Plt. Kepala Bapenda Lampung Tengah, Muhammad Arnez, menjelaskan bahwa kebijakan ini merupakan pengembangan dari sistem serupa yang lebih dulu diterapkan di Kota Bandar Lampung. 

Setelah melalui tahap adaptasi, program tersebut mulai diterapkan di Lampung Tengah sejak pekan lalu.

“Ini bukan sekadar tampilan. Logo itu menjadi penanda bahwa transaksi benar-benar tercatat dalam sistem pajak daerah,” ujarnya, Senin (27/4/2026).

Arnez menjelaskan, program ini terintegrasi dengan alat perekam transaksi elektronik atau tapping box yang telah dipasang di sejumlah titik usaha. 

Pihaknya juga menggandeng Samsat Lampung Tengah dan Bank Lampung sebagai pendukung sistem.

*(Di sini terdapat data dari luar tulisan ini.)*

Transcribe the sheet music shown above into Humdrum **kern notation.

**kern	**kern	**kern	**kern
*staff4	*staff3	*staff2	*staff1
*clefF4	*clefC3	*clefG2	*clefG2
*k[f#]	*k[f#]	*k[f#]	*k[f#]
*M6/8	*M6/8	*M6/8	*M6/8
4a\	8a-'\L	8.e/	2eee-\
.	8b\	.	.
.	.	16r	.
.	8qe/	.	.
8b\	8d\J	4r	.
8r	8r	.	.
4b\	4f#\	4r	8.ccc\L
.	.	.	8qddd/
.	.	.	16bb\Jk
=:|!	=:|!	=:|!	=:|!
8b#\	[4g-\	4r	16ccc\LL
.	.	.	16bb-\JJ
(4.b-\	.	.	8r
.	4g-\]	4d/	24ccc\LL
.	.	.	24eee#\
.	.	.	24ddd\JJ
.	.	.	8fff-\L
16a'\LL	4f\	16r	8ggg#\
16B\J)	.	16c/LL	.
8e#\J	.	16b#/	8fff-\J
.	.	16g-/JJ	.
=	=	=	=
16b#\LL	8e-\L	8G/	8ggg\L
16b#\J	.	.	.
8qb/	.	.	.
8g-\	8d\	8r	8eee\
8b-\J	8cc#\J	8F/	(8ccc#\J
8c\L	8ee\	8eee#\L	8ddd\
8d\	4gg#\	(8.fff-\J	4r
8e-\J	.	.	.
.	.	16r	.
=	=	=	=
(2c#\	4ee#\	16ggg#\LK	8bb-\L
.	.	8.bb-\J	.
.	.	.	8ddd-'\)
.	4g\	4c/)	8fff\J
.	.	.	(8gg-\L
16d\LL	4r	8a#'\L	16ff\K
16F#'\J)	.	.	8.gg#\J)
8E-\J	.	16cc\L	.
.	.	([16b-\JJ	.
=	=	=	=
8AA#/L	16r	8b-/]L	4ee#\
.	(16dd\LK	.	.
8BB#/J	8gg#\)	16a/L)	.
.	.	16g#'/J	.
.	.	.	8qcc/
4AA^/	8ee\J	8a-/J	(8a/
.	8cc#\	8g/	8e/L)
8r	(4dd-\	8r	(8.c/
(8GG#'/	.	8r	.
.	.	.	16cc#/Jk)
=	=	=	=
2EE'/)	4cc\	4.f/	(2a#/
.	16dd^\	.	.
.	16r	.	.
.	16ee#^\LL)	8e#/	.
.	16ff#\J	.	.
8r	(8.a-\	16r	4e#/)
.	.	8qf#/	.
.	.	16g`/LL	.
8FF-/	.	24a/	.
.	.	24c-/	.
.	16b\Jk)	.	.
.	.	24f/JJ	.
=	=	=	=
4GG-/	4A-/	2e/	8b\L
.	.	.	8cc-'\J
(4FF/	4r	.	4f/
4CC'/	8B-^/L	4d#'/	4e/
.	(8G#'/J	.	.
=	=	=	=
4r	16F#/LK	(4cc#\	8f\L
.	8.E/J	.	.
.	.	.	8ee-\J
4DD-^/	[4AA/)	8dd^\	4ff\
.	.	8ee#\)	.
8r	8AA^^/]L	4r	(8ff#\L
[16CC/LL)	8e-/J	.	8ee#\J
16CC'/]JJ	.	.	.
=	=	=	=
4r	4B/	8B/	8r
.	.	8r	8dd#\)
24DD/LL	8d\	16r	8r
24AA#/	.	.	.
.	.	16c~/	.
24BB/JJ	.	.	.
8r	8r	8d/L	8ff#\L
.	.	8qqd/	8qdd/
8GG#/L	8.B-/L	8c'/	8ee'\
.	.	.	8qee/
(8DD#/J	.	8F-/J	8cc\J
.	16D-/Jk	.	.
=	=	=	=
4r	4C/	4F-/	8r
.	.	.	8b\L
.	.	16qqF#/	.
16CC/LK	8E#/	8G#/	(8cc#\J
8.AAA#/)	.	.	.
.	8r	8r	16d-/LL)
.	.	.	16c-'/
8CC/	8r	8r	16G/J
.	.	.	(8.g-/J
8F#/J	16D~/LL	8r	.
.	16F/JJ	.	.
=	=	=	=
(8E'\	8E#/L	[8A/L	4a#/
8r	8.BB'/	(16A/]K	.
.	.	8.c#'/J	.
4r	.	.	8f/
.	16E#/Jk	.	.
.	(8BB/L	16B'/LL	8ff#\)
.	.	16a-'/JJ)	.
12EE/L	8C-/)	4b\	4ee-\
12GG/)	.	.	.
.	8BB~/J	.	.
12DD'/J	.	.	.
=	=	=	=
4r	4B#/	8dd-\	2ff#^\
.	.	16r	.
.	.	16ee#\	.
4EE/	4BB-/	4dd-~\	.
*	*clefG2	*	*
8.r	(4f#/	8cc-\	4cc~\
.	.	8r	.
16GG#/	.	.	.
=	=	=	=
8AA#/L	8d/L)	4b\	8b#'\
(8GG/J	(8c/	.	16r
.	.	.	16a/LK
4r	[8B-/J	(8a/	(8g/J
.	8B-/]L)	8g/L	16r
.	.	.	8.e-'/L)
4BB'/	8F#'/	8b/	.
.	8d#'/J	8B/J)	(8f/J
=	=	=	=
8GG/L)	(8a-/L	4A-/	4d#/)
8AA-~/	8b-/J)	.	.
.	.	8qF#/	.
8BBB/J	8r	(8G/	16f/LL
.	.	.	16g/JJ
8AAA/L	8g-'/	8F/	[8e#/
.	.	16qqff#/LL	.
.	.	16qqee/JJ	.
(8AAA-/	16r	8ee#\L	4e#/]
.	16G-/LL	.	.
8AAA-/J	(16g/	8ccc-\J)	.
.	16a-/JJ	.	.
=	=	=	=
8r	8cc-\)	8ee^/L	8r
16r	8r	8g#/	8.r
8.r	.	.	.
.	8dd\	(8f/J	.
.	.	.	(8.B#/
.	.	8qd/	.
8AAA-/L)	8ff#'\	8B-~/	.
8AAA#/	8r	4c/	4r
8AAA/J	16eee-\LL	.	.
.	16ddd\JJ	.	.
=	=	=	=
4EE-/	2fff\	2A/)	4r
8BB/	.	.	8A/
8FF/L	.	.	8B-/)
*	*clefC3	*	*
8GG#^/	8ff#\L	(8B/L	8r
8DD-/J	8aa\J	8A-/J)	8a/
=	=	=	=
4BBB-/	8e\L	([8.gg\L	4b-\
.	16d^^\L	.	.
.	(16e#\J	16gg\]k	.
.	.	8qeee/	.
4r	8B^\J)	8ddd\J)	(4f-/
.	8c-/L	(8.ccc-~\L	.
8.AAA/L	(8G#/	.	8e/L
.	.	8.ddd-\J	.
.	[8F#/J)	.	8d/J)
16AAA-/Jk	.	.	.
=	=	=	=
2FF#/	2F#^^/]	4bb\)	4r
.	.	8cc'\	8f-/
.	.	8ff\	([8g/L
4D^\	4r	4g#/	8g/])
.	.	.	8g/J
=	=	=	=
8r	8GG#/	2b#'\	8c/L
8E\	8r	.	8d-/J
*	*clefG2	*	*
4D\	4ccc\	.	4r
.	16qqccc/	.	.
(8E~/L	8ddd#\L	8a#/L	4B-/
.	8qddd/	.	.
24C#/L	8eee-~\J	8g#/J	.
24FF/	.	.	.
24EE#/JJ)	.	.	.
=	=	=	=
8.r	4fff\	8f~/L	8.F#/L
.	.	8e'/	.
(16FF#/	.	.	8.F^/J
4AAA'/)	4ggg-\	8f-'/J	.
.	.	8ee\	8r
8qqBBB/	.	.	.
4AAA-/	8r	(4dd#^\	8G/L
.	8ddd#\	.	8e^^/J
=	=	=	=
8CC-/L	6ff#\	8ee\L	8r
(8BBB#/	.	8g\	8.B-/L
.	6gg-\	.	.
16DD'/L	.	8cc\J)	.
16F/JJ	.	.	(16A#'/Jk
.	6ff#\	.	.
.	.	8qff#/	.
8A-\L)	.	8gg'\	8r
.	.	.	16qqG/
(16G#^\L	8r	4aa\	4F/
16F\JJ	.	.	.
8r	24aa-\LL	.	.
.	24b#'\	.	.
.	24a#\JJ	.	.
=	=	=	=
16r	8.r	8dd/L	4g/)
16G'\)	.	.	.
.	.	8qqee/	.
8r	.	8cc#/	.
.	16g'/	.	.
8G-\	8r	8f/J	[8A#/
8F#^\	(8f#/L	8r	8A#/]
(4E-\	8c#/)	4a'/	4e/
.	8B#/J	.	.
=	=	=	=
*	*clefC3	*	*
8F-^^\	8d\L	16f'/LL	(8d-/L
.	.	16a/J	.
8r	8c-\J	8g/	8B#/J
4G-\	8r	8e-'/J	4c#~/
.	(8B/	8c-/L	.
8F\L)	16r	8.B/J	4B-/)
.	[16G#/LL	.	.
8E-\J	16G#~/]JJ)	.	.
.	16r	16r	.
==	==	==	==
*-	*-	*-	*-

Saat ini, dari 33 perangkat yang terpasang, delapan di antaranya sudah mencetak struk berlogo Bapenda. 

Tahap awal difokuskan pada pelaku usaha yang menggunakan sistem Mobile Point of Sales (M-POS) karena lebih mudah disesuaikan secara teknis. 
Implementasi akan diperluas secara bertahap seiring bertambahnya pengguna sistem digital.

Menurut Arnez, struk berlogo ini tidak hanya berfungsi sebagai alat administrasi, tetapi juga sebagai sarana edukasi publik. 

Setiap struk kini menampilkan secara jelas komponen pajak daerah sebesar 10 persen, sehingga konsumen dapat mengetahui kontribusi mereka terhadap pendapatan daerah.

Di sisi lain, sistem ini juga menjadi mekanisme kontrol tidak langsung untuk meminimalkan potensi kecurangan, karena setiap transaksi tercatat dalam sistem digital.

Sejumlah rumah makan yang telah menerapkan sistem ini antara lain RM Ferry Group, RM Puti Minang, RM Pindang Mbak Nur, Pondok Daun Palma, RM Siang Malam, RM Dzaky, Bakso Dzaky dan Mie Ayam, serta RM Sate Blitar.

Salah satu pelaku usaha, Ihsan dari Rumah Makan Puti Minang di kawasan Bandar Jaya, Kecamatan Terbanggi Besar, menyambut baik kebijakan tersebut. 
Menurutnya, keberadaan logo resmi pada struk membantu meningkatkan kepercayaan pelanggan.

“Sekarang lebih jelas. Konsumen tahu itu pajak resmi, bukan tambahan dari kami,” katanya.

Ia menambahkan, transparansi ini juga membantu mengurangi keraguan pelanggan terhadap pungutan pajak sekaligus memperkuat kontrol atas pencatatan transaksi.

Menurut Ihsan, digitalisasi pajak daerah tidak selalu harus hadir dalam bentuk sistem yang kompleks. 

“Justru melalui hal sederhana seperti struk belanja, transparansi bisa langsung dirasakan masyarakat,” ujarnya.

Bapenda Lampung Tengah berharap inovasi ini tidak hanya meningkatkan penerimaan pajak daerah, tetapi juga membentuk ekosistem usaha yang lebih transparan dan akuntabel.